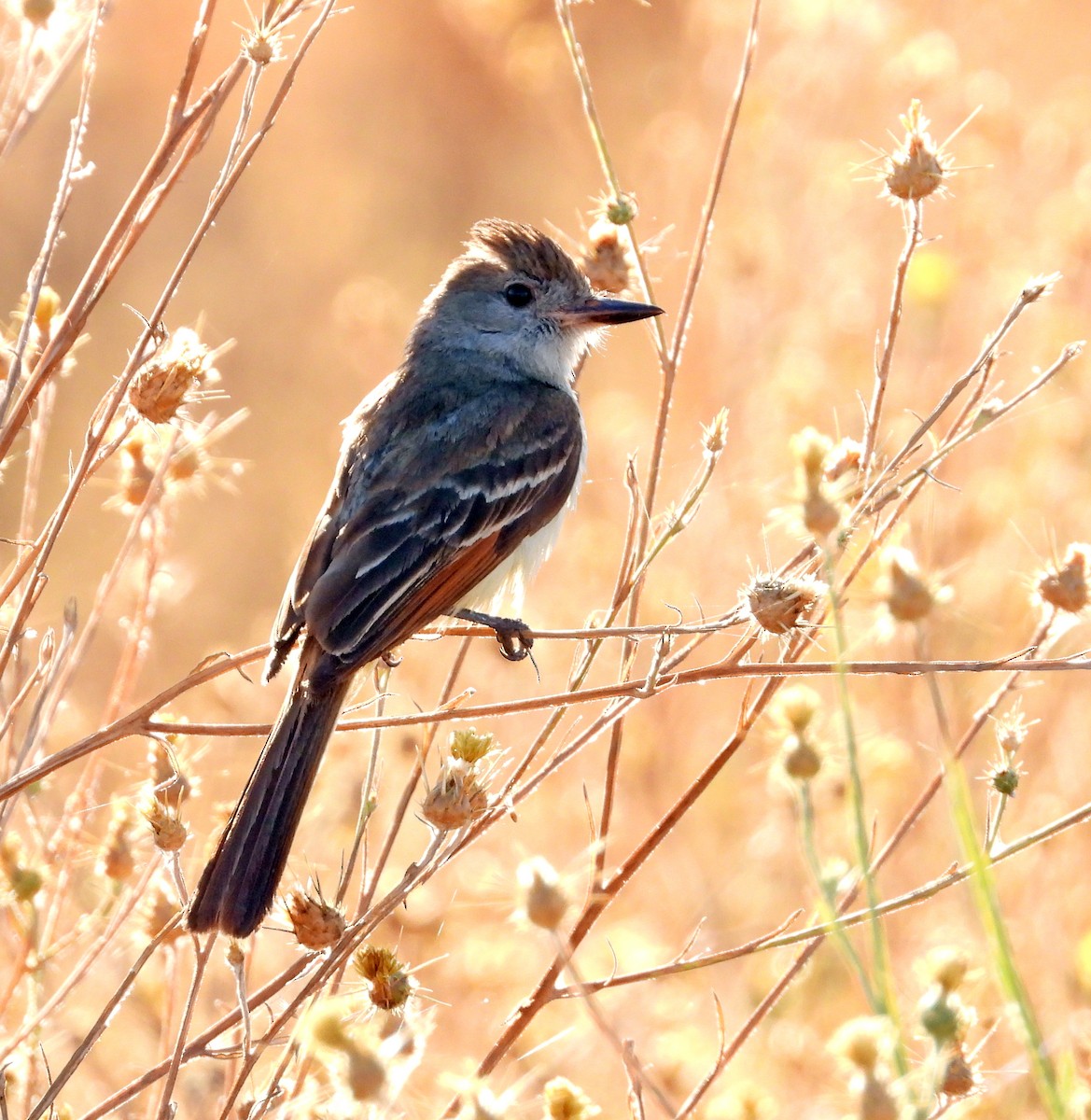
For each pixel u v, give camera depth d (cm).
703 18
^^^^^^^^^^^^^^^^
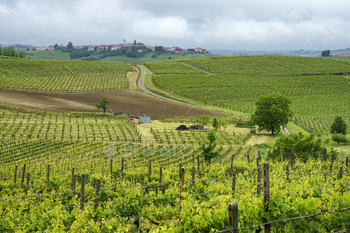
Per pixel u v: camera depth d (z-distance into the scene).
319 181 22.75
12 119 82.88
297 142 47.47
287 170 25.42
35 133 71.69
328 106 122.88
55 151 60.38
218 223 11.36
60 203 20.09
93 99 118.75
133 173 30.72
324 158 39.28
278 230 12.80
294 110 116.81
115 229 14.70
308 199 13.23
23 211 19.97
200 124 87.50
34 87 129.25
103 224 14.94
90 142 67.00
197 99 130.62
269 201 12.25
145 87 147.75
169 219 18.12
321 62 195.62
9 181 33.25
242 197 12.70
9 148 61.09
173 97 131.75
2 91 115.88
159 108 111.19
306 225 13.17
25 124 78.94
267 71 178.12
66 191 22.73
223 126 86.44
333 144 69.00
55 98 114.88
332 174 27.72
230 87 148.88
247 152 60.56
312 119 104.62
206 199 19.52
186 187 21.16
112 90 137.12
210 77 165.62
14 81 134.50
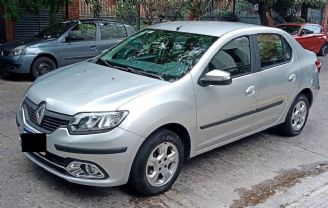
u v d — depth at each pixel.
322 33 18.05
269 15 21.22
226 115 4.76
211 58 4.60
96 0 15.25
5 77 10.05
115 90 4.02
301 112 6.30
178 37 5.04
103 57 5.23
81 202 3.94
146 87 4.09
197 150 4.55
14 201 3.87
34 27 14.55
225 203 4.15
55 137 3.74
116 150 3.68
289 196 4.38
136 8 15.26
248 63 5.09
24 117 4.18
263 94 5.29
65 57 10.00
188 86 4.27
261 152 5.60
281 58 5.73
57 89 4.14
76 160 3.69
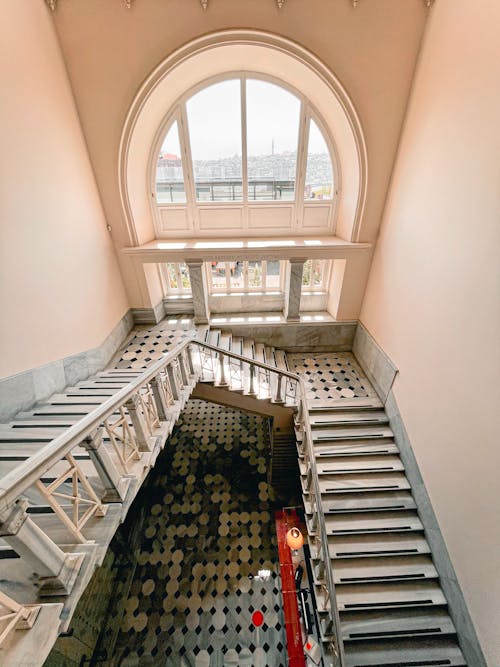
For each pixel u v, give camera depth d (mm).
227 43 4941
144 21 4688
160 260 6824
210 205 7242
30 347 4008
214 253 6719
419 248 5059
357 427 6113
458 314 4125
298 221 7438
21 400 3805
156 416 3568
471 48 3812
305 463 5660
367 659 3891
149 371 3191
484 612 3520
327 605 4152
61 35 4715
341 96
^^^^^^^^^^^^^^^^
- Problem to work on -
Look over the records above, and wherever a line contains the string "pixel", copy that line.

- Task result -
For each pixel u v, give camera depth d (cm).
Per pixel u v: camera depth d (z-distance into the scene).
u v d — depth at each pixel.
For each pixel u v, give camera depth d (mm).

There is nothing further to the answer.